Pay special attention to your partner’s mood post-birth. Besides your partner herself, you will be the best person to have a sense of if she’s doing well or not. If you do have concerns, try and go with her to her first OBGYN follow-up so you can chat with her doctor/midwife.

Accept That You Will Hold the Baby Less, Help in Other Ways

Your partner will hold the baby way more often than you will (if breastfeeding) and that’s something that you need to accept. The baby should be nursing A LOT, which means it’s a lot of time spent in the mother’s arms. I know you want to hold the baby and work on building your connection but don’t be grabby. The worst thing you can do to a new mother is take the baby out of their arms. Your best times to interact with the baby are during diaper changes (I did 90% of diaper changes with both my daughters) and during burping.

After the baby is well-fed, a great way to hold the baby is by getting him or her to sleep on your chest. This was one of my favorite activities with both of my daughters as nothing beats a sleeping baby on your chest.
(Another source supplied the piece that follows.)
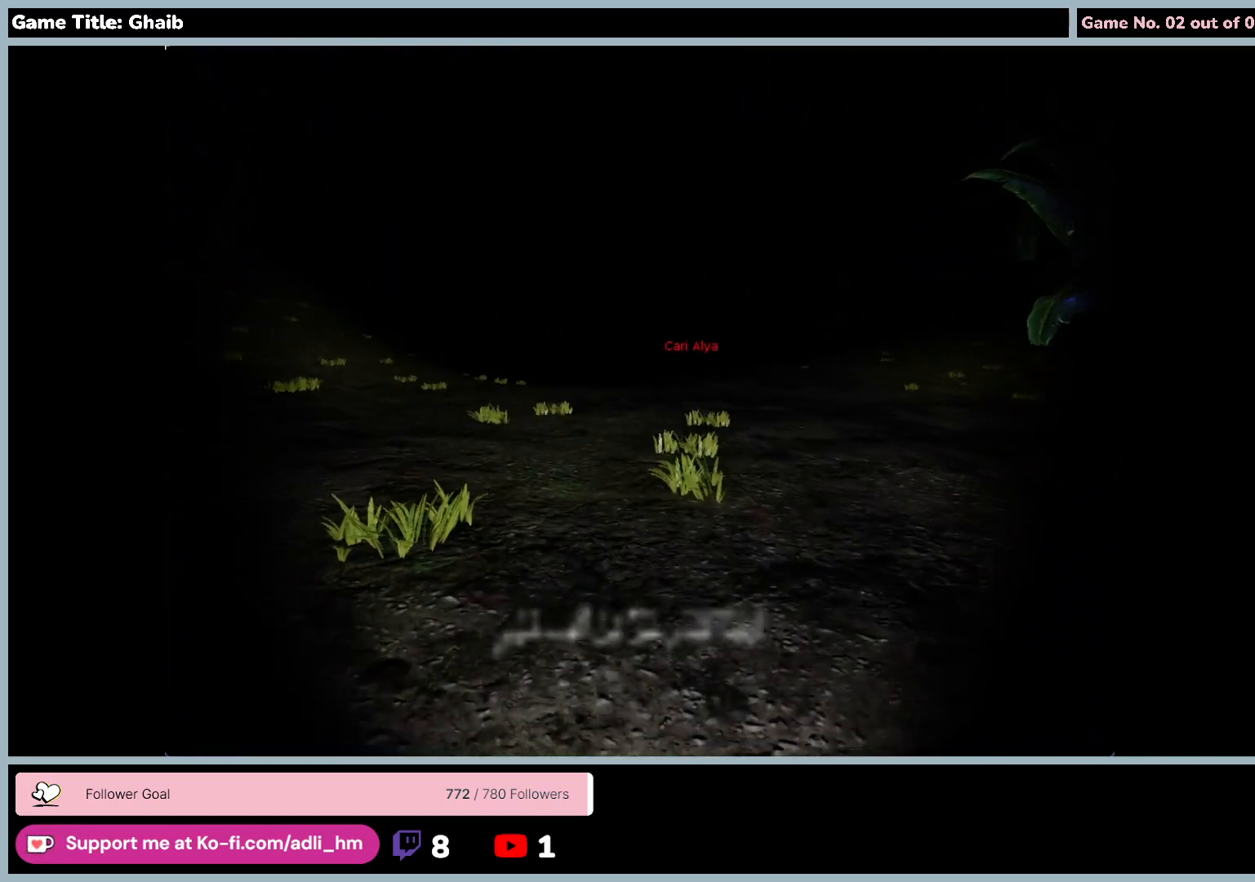
{"keys": ["w"], "mouse": [], "events": [[183, "mouse_left", "up"]]}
Just make sure to not doze off also as this isn’t a safe sleeping position for the baby.

Another thing I did was wore a Boba Wrap and had my daughters sleep in the wrap. Once the baby is soundly asleep, the wrap enables you to still get some stuff done around the house (albeit less efficiently).

Be Your Partner’s Bouncer

Another way you can be helpful is when your family visits the baby for the first time, you are in charge of making sure that your partner is comfortable with the amount, and duration, of time that your family is holding the baby. If you’re still in the first few weeks of the “baby blues” phase, pay special attention to your partner’s body language when your family is holding the baby and intervene when she wants her baby back. She probably won’t be as comfortable speaking up to your side of the family as you would be.
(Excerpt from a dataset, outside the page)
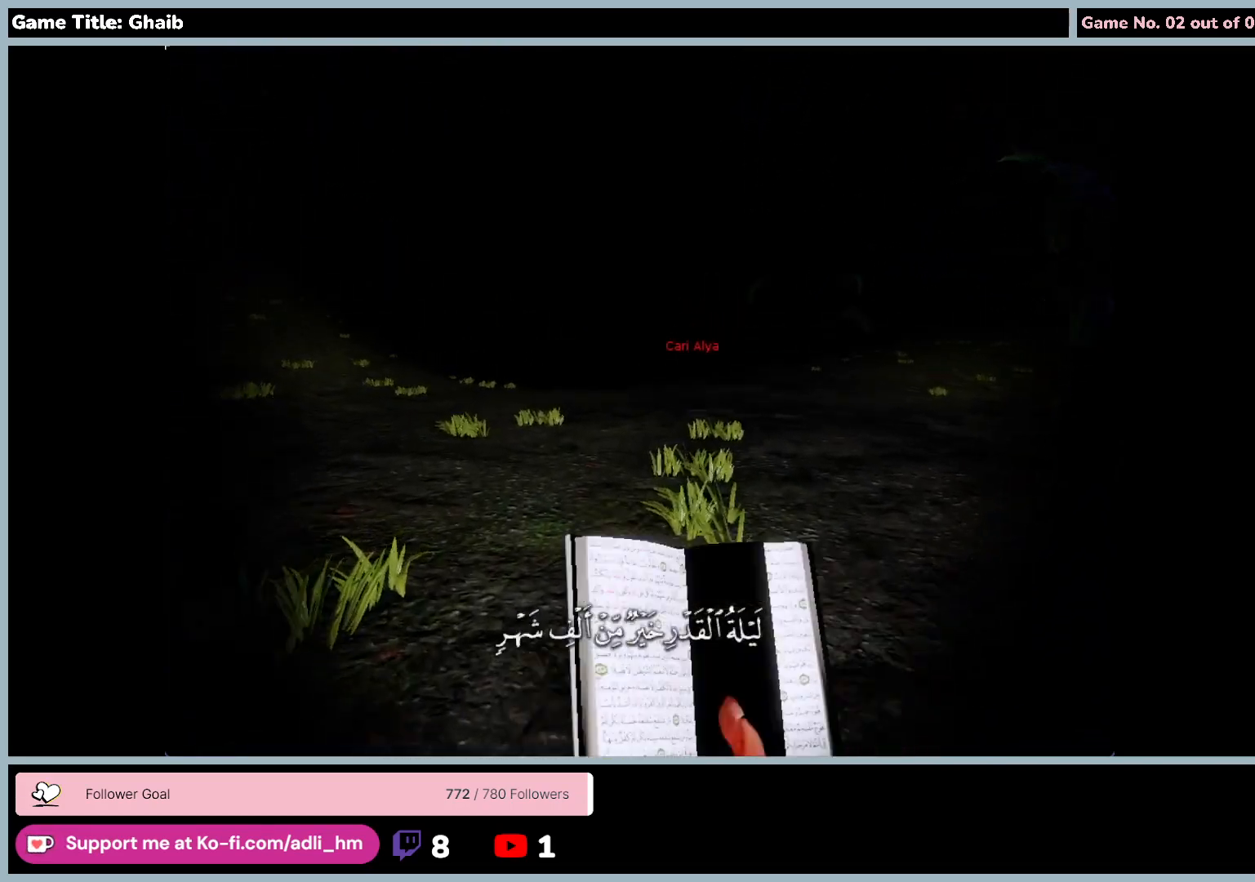
{"keys": ["w"], "mouse": [], "events": []}
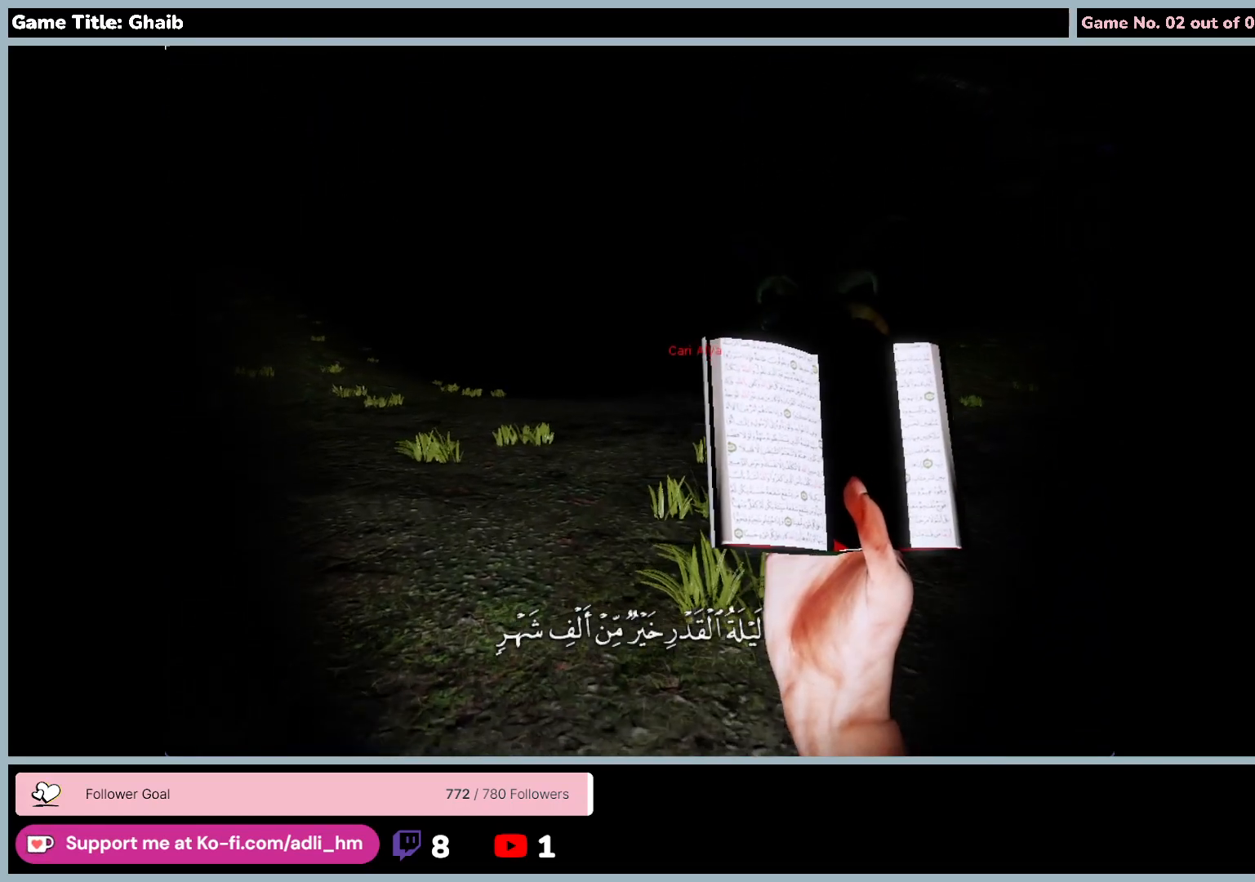
{"keys": ["w"], "mouse": [], "events": []}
Prepare Dad for a New Baby Today

Hopefully after reading this, you are now better prepared to help your partner during pregnancy, through labor and delivery, and beyond. Remember, your primary job is to support your partner, as her primary job will be to support the baby. And lastly, don’t forget, your partner doesn’t hate you, it’s just stress and sleep deprivation, and it will get better. You got this.